Analytical Summarization of Matthew Rabin’s paper: Inference by Believers in the Law of Small Numbers

The Law of Small Numbers

  • Tversky and Kahneman started to explore the psychology behind false assumptions made during economic situations of risk and uncertainty in 1971. What they dubbed as, The Law of Small Numbers, explains how financial analysts can misperceive a small sample to be indicative of the entire population.
  • Take for example, a study used by Tversky and Kahneman: they told a sample of university students that “the mean IQ of the population of eighth graders in a city is known to be 100”. After telling the sample group of students this, they went on to say they selected a random sample of 50 eighth graders from the population. The first child who they tested scored tremendously with an IQ of 150. The question asked of the students was “What do you expect the mean IQ to be for the whole sample?

Rational Answer

  • It is impossible to say for sure what the mean average would be for the students. If the sample population was chosen randomly, then, through rational, we must assume it is indicative of the population as a whole. However, since one student scored 150, our mystery sample is now only 49 students. Assuming these students have a mean score of 100, then once we factor back in the student who scored 150 we get:
49*100= 4900

4900 is the total points scored on the IQ tests by the 49 sample students (under our assumptions)

4900+150 (the score of student #50) = 5050

5050/50 = 101: the average IQ of the sample

Results from the Experiment

59% of those survey said the average IQ would be 100 Only 14% answered with the correct rational of 101

Conclusion

Tversky and Kahneman realized that those people who thought the samples IQ would be 100 had put to much faith in “The Law of Small Numbers”. They still believed the sample would be an exact replication of the population, even after they knew one of the fifty was 50 points higher than average. These people figured that the other 49 must somehow make up for the genius of student #50 by collectively being 50 pts. below the average. Those who answered with an average of 101 used a Bayesian school of thinking, a theory developed on the basis of rational probability.

Data extract
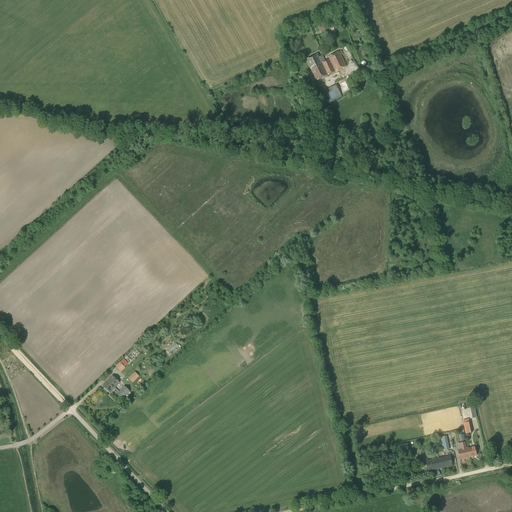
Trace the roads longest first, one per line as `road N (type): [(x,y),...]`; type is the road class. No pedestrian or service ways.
road 1 (track): [(290,511),(449,478)]
road 2 (unclassified): [(167,511),(69,409)]
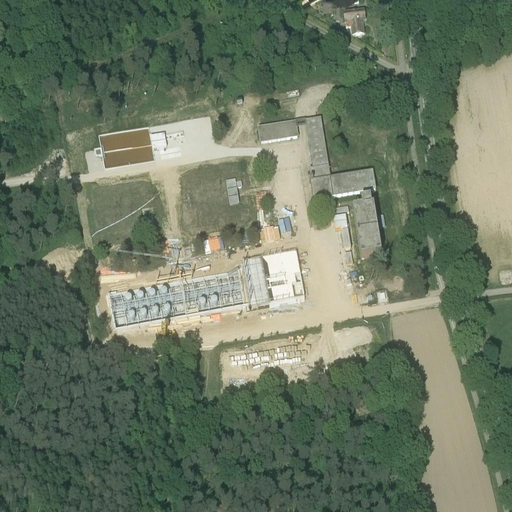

Requirements
**a.** Transcribe the part of the summary of Rabin's paper on the law of small numbers starting with "4900+150 (the score" and going on through "of rational probability.".
**b.** Answer these questions from the summary of Rabin's paper on the law of small numbers:
(i) In what year did Tversky and Kahneman start exploring the psychology behind these false assumptions?
(ii) What IQ did the first tested child score?
(iii) What percentage of those surveyed answered with 101?
**c.** Take the summary of Rabin's paper on the law of small numbers further, starting right after its last sentence.

Answers to the exercise
**a.**
4900+150 (the score of student #50) = 5050

5050/50 = 101: the average IQ of the sample

Results from the Experiment

59% of those survey said the average IQ would be 100 Only 14% answered with the correct rational of 101

Conclusion

Tversky and Kahneman realized that those people who thought the samples IQ would be 100 had put to much faith in “The Law of Small Numbers”. They still believed the sample would be an exact replication of the population, even after they knew one of the fifty was 50 points higher than average. These people figured that the other 49 must somehow make up for the genius of student #50 by collectively being 50 pts. below the average. Those who answered with an average of 101 used a Bayesian school of thinking, a theory developed on the basis of rational probability.

**b.**
(i) 1971
(ii) 150
(iii) 14%

**c.**
Gambler’s Fallacy

  • The Gambler’s Fallacy is closely related to the Law of Small Numbers. It shows another situation where humans ignore rational probability. In the Gambler’s Fallacy, people expect that the second outcome of a given situation must be negatively correlated to the first. Follow the example below:
  • Assume an investor is certain that a financial analyst invests successfully have of the time. If in year 1 the analyst is successful than, using the gambler’s fallacy, the investor assumes he will not be successful in year two. Rationally, this does not make sense because year 2 is independent of year 1. If the analyst is truly successful 50% of the time, then he has a 50% chance of being successful in year two. Someone using the gambler’s fallacy will underestimate these odds.
  • This is an important concept to understand when evaluating financial analysts. If an investor is thinking under the gambler’s fallacy then they would shy away from using an analyst who was successful the previous year. Consequently, they would be more likely to put faith in an unsuccessful analyst from the year before.
  • This person using the gambler’s fallacy is also a believer in small numbers. So following their logic, two years of investing would be enough to judge whether an analyst was good, average, or bad. Having two straight successful years would make you good, one good and one bad would be average, and two bad years would make someone a bad analyst. However, rational probability shows that this is too extreme of an assumption. In the long run, the numbers of successful years will get closer to 50% for the analysts who were 2 for 2 (100% successful) and 0 for 2 (0% successful).